■ **AUFGABEN**
(a) Prüfen Sie, ob die folgenden Aussagen mit dem Textauszug übereinstimmen, und antworten Sie jeweils mit Ja oder Nein samt den entscheidenden Worten des Textauszugs als genauem Zitat: (i) Wieandt ist 44 Jahre alt. (ii) Wieandt wechselt zum 1. Juli 2011 in die Deutschland-Zentrale der Deutschen Bank. (iii) Wieandt hat Anfragen der «Handelszeitung» beantwortet.
(b) Schreiben Sie den Abschnitt des Textauszugs von „Der Scheue mit“ bis einschließlich „Schnelldenkern zu sein.“ wortgetreu ab.
(c) Welches Geschäft soll Wieandt laut dem Textauszug bei der Credit Suisse verstärken?

Der Scheue mit der Streberbrille war zu Höherem berufen. Über Jahre galt Axel Wieandt als eines der ganz wenigen Ausnahmetalente der Deutschen Bank. Der 44-jährige promovierte Bochumer stand in den Frankfurter Zwillingstürmen lange Zeit im Ruf, einer von ganz wenigen Schnelldenkern zu sein.
Die vergangenen Monate machten Wieandt allerdings mürbe. Er langweilte sich. «Wieandt wurde kaltgestellt, hatte nichts mehr zu tun», erzählt man sich auf den Fluren der Deutschen Bank. Jetzt geht er weg. Zum 1. Juli 2011 wechselt Wieandt in die Deutschland-Zentrale der Credit Suisse – nur ein paar Meter von seinem bisherigen Dienstsitz entfernt. Dort soll er mit Hilfe seines prominenten Netzwerkes das Übernahmegeschäft verstärken. Darüber reden will er nicht. Anfragen der «Handelszeitung» bleiben unbeantwortet.

■ **UNTERSUCHTE DATEN**

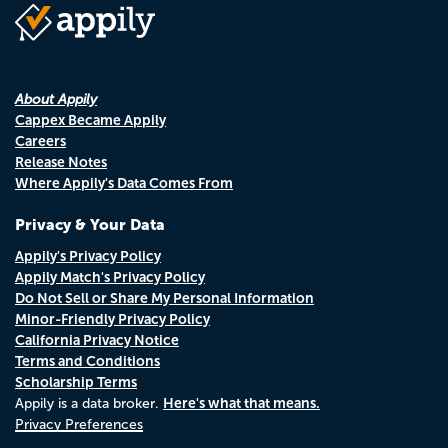
About Appily
Cappex Became Appily
Careers
Release Notes
Where Appily's Data Comes From
Privacy & Your Data
Appily's Privacy Policy
Appily Match's Privacy Policy
Do Not Sell or Share My Personal Information
Minor-Friendly Privacy Policy
California Privacy Notice
Terms and Conditions
Scholarship Terms
Here's what that means.
Appily is a data broker.
Privacy Preferences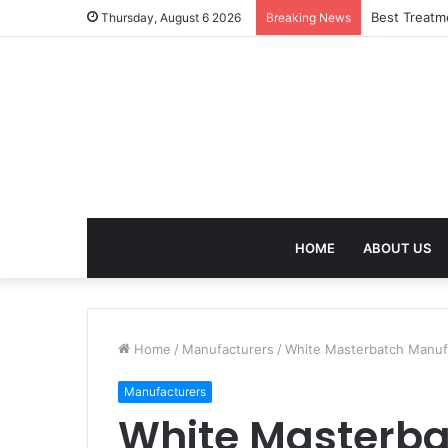
Best Treatm
Thursday, August 6 2026
Breaking News
HOME
ABOUT US
Home
/
Manufacturers
/
White Masterbatch Manufac
Manufacturers
White Masterba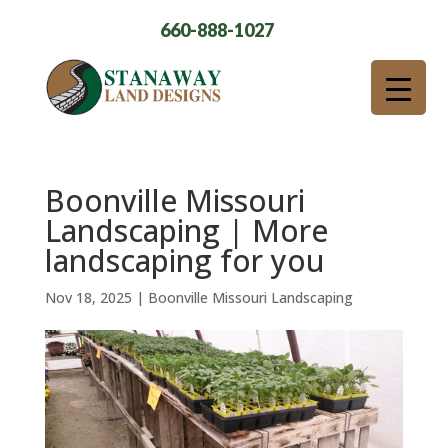
660-888-1027
Boonville Missouri
Landscaping | More
landscaping for you
Nov 18, 2025
|
Boonville Missouri Landscaping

■ **LÖSUNGEN**
(a)
(i) Ja: „Der 44-jährige promovierte Bochumer“
(ii) Nein: „Zum 1. Juli 2011 wechselt Wieandt in die Deutschland-Zentrale der Credit Suisse“
(iii) Nein: „Anfragen der «Handelszeitung» bleiben unbeantwortet.“

(b)
Der Scheue mit der Streberbrille war zu Höherem berufen. Über Jahre galt Axel Wieandt als eines der ganz wenigen Ausnahmetalente der Deutschen Bank. Der 44-jährige promovierte Bochumer stand in den Frankfurter Zwillingstürmen lange Zeit im Ruf, einer von ganz wenigen Schnelldenkern zu sein.

(c) Das Übernahmegeschäft.